Dieses Jahr waren es zb auf der Ps3 : The Last of Us , Far Cry 3 , Splintercell Blacklist und Ac 3 das sind so die Titel die ich vorzugsweise auf der ps3 genieße wo (wie vom Te beschrieben) ich mich auf die Kautsch schmeißen kann und genießen kann .
Das war in diesem Jahr besonders The Last of us *_*

Auf dem Pc : hier habe ich dieses Jahr mein mit Abstand liebstes Spiel vom Single Player gespielt : 
BIOSHOCK INFINITE , es hat mich einfach mit gerissen : die Musik die Personen die Story , die Zeit in der es Spielt , hier hat für mich einfach alles gepasst es war einfach nur Wow , es ist der einzige Titel der mich richtig mitgerissen hat , wo ich es nicht einfach durchgespielt habe..

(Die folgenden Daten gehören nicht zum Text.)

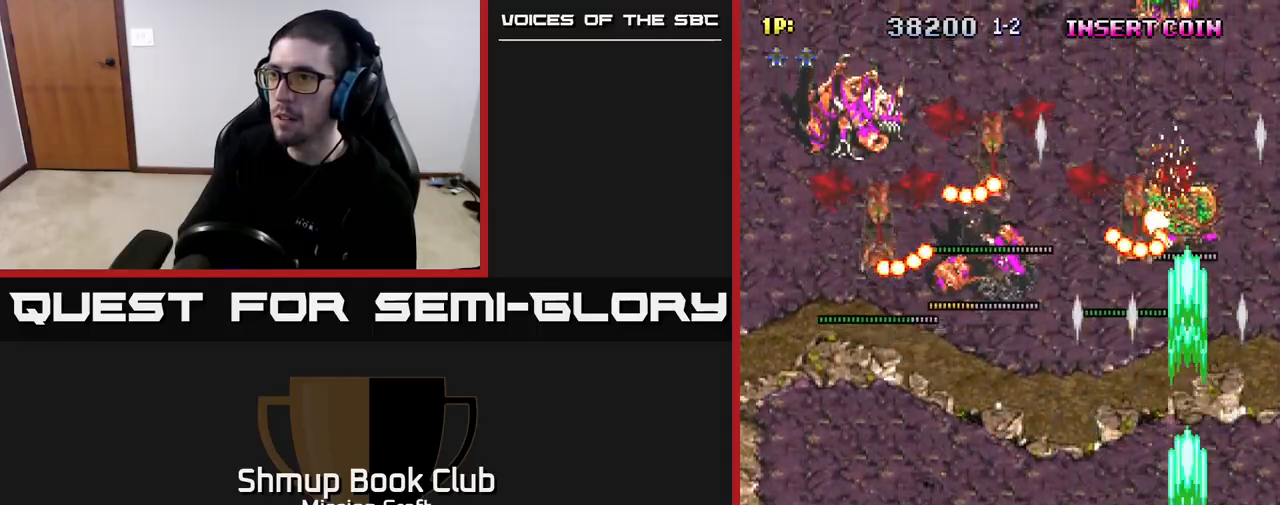
{"buttons": ["R2"], "left_stick": "center", "right_stick": "center", "events": []}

Dann war da noch Crysis 3 bei Crysis erwarte ich keine Story wie The Last of us USW. Sondern das Gameplay und Story einiger Maßen gut miteinander harmonieren und das war für mich der Fall .

Kampagnen wie bei Battlefield und Cod spiele ich generell nicht als Beispiel muss man sich nur einmal das Review von AltF4Games zu Bf4 anschauen , dann was jeder was ich meine (nicht die bucks sondern einfach der ganze Rest bis auf ein paar Ausnahmen)


----------